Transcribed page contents
================================

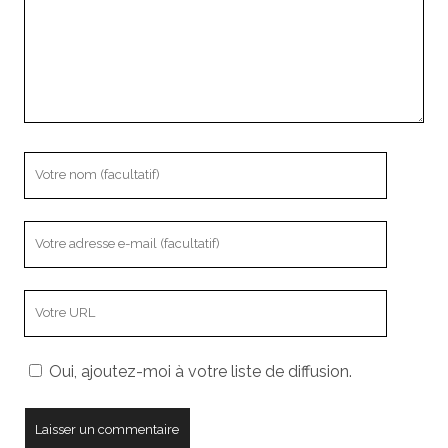
Votre
nom
Votre
adresse
e-
L’adresse
mail
URL
de
Oui, ajoutez-moi à votre liste de diffusion.
votre
site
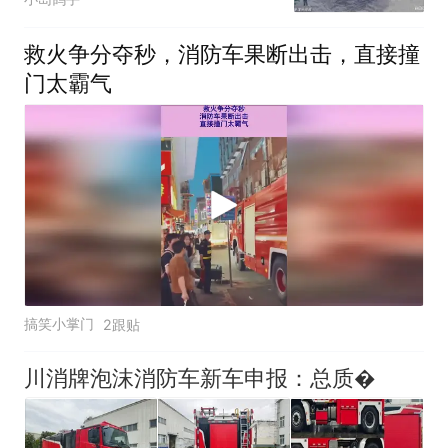
救火争分夺秒，消防车果断出击，直接撞
门太霸气
搞笑小掌门
2跟贴
川消牌泡沫消防车新车申报：总质�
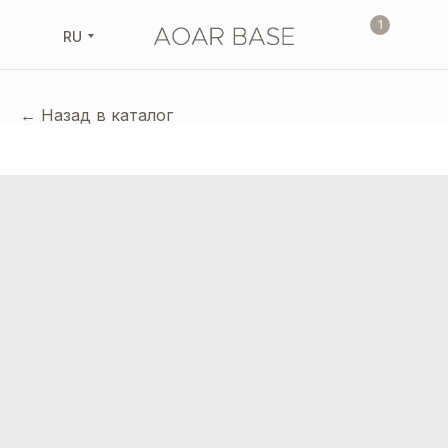
1
RU
← Назад в каталог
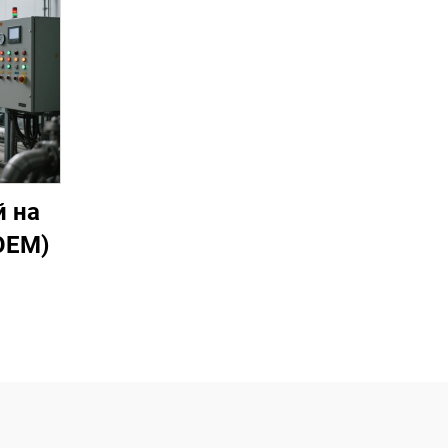
 на
OEM)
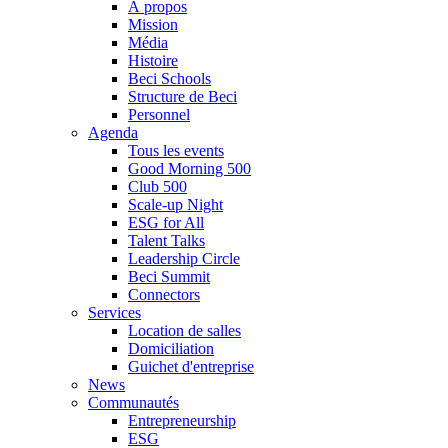
À propos
Mission
Média
Histoire
Beci Schools
Structure de Beci
Personnel
Agenda
Tous les events
Good Morning 500
Club 500
Scale-up Night
ESG for All
Talent Talks
Leadership Circle
Beci Summit
Connectors
Services
Location de salles
Domiciliation
Guichet d'entreprise
News
Communautés
Entrepreneurship
ESG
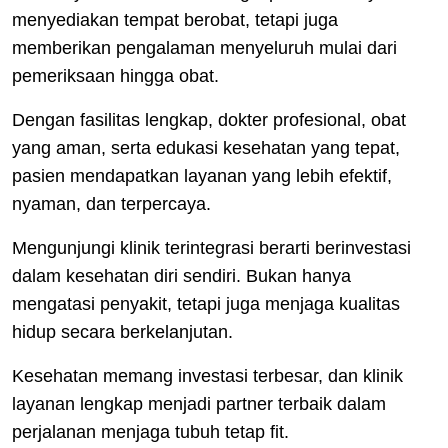
menyediakan tempat berobat, tetapi juga
memberikan pengalaman menyeluruh mulai dari
pemeriksaan hingga obat.
Dengan fasilitas lengkap, dokter profesional, obat
yang aman, serta edukasi kesehatan yang tepat,
pasien mendapatkan layanan yang lebih efektif,
nyaman, dan terpercaya.
Mengunjungi klinik terintegrasi berarti berinvestasi
dalam kesehatan diri sendiri. Bukan hanya
mengatasi penyakit, tetapi juga menjaga kualitas
hidup secara berkelanjutan.
Kesehatan memang investasi terbesar, dan klinik
layanan lengkap menjadi partner terbaik dalam
perjalanan menjaga tubuh tetap fit.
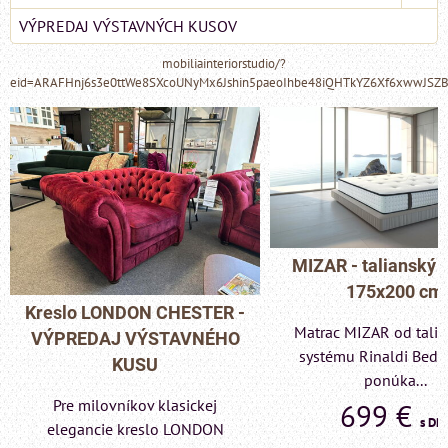
VÝPREDAJ VÝSTAVNÝCH KUSOV
mobiliainteriorstudio/?
eid=ARAFHnj6s3e0ttWe8SXcoUNyMx6Jshin5paeoIhbe48iQHTkYZ6Xf6xwwJSZ
MIZAR - talianský m
175x200 cm
Kreslo LONDON CHESTER -
Matrac MIZAR od talian
VÝPREDAJ VÝSTAVNÉHO
systému Rinaldi Bed S
KUSU
ponúka...
Pre milovníkov klasickej
699 €
s DPH
elegancie kreslo LONDON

================================

Reproduce the transcribed text of all the items above line for line, without any changes. Omit the pictures from your output.

■ **REPLY TO THE TASK**
Votre
nom
Votre
adresse
e-
L’adresse
mail
URL
de
Oui, ajoutez-moi à votre liste de diffusion.
votre
site
救火争分夺秒，消防车果断出击，直接撞
门太霸气
搞笑小掌门
2跟贴
川消牌泡沫消防车新车申报：总质�
1
RU
← Назад в каталог
 на
OEM)
À propos
Mission
Média
Histoire
Beci Schools
Structure de Beci
Personnel
Agenda
Tous les events
Good Morning 500
Club 500
Scale-up Night
ESG for All
Talent Talks
Leadership Circle
Beci Summit
Connectors
Services
Location de salles
Domiciliation
Guichet d'entreprise
News
Communautés
Entrepreneurship
ESG
menyediakan tempat berobat, tetapi juga
memberikan pengalaman menyeluruh mulai dari
pemeriksaan hingga obat.
Dengan fasilitas lengkap, dokter profesional, obat
yang aman, serta edukasi kesehatan yang tepat,
pasien mendapatkan layanan yang lebih efektif,
nyaman, dan terpercaya.
Mengunjungi klinik terintegrasi berarti berinvestasi
dalam kesehatan diri sendiri. Bukan hanya
mengatasi penyakit, tetapi juga menjaga kualitas
hidup secara berkelanjutan.
Kesehatan memang investasi terbesar, dan klinik
layanan lengkap menjadi partner terbaik dalam
perjalanan menjaga tubuh tetap fit.
VÝPREDAJ VÝSTAVNÝCH KUSOV
mobiliainteriorstudio/?
eid=ARAFHnj6s3e0ttWe8SXcoUNyMx6Jshin5paeoIhbe48iQHTkYZ6Xf6xwwJSZ
MIZAR - talianský m
175x200 cm
Kreslo LONDON CHESTER -
Matrac MIZAR od talian
VÝPREDAJ VÝSTAVNÉHO
systému Rinaldi Bed S
KUSU
ponúka...
Pre milovníkov klasickej
699 €
s DPH
elegancie kreslo LONDON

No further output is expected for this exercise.